The Commonwealth forces had developed a very close capacity by 1944, but as you note, the technical fire direction was still done at the battery level. It had almost an identical effect, but the mechanics were still different.
Pretty much all the developed nations have now gone to the U.S.-type system where technical fire control is centralized as high as corps. With AFATADS often the battery FDCs are no more than spectators whose job it is to double-check the gun data. The digital link between the Division and even Corps FSE goes directly to the individual gun data units and the controlling FSE's computer even fires the individual cannons.
I never learned to like that; it was frankly creepy to be sitting inside the FDC rig waiting for the firing command and all you'd get would be a buzzing from the BCS computer that indicated that the command was passing through our system and then you'd hear the cannons firing. I always felt pretty useless.
But it produces pretty devastating effects on target.
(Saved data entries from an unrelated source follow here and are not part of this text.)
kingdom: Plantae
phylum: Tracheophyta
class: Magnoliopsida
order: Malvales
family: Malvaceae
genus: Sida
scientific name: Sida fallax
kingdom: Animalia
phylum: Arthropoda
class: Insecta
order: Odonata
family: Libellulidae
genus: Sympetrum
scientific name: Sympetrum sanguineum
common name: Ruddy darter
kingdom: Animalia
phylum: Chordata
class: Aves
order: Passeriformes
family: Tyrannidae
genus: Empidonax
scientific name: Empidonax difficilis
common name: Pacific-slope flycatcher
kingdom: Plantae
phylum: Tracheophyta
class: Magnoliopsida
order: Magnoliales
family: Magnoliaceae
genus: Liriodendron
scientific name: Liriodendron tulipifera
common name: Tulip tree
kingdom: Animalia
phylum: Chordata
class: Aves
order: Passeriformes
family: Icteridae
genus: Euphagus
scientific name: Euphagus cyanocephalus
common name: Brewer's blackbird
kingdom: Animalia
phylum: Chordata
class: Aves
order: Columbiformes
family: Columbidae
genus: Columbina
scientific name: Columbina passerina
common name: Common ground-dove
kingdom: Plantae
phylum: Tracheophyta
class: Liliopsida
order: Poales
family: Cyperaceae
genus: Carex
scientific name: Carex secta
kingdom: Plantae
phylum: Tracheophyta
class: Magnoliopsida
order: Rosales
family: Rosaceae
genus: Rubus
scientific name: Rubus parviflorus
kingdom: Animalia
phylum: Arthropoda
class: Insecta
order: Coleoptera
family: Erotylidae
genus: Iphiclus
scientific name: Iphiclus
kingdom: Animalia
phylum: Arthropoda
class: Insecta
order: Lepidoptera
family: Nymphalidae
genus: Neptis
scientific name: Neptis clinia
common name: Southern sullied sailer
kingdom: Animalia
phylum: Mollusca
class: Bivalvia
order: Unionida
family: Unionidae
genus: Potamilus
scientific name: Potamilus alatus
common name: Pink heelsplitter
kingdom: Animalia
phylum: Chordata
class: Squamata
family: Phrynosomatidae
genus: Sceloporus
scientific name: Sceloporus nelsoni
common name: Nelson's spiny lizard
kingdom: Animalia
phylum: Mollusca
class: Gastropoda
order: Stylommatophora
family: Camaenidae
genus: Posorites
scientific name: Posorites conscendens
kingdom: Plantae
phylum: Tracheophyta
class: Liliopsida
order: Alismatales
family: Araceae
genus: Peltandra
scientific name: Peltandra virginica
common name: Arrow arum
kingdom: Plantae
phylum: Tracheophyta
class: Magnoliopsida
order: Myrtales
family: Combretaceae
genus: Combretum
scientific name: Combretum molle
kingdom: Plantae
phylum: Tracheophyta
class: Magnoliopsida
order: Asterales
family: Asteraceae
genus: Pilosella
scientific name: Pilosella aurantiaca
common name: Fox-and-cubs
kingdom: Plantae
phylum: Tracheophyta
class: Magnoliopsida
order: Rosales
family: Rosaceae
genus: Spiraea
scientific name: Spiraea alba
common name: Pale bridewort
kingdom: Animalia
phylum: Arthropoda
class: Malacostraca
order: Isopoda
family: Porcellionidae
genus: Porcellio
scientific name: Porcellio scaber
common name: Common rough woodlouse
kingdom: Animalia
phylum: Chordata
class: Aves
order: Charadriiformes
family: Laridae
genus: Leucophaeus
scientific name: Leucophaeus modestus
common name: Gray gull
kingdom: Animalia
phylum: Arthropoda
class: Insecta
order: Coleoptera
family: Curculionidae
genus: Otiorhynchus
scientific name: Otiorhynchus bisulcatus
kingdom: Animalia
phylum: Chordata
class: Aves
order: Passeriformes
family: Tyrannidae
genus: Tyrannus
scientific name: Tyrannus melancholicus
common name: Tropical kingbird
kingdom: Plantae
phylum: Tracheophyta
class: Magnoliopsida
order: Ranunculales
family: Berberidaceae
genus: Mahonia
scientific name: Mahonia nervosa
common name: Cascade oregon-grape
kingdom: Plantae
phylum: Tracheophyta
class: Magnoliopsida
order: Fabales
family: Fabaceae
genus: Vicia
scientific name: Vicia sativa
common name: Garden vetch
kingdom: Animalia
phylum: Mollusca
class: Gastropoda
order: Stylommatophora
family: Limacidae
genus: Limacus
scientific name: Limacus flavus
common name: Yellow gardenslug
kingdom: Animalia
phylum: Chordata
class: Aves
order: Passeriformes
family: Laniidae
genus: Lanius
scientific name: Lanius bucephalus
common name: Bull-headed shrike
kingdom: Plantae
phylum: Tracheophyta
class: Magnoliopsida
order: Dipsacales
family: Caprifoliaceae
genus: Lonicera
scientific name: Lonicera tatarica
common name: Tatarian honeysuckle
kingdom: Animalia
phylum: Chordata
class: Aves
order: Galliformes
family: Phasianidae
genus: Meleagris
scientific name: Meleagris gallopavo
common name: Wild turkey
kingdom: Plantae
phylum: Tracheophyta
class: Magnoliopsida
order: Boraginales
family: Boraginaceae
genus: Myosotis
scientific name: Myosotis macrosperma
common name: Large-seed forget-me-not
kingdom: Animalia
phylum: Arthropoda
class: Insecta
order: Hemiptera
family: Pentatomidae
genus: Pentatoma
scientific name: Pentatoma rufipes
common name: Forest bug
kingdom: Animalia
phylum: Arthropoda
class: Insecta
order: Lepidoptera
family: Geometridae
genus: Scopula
Chief I bought the first of Atkinson's books but felt it was a pale shadow of Here is Your War and Brave Men by Ernie Pyle. Two classics. My copies are 60 plus years old and falling apart in the tropics here in Taiwan. James
I know this isn't the most mature response, but I'm on-again off-again into Warhammer 40k, and I burst out laughing at the nightmare you laid out above, thinking about the extra tables you'd need to account for the wildly different gravity and atmospheres you'd encounter on different planets. Cock-ups would be more common than actual successes, which of course fits perfectly with the setting. Still, amazing to think what it took for your guys to be able to lay some emergency ordnance down on demand like that. That's a side of the war I hadn't really heard about before.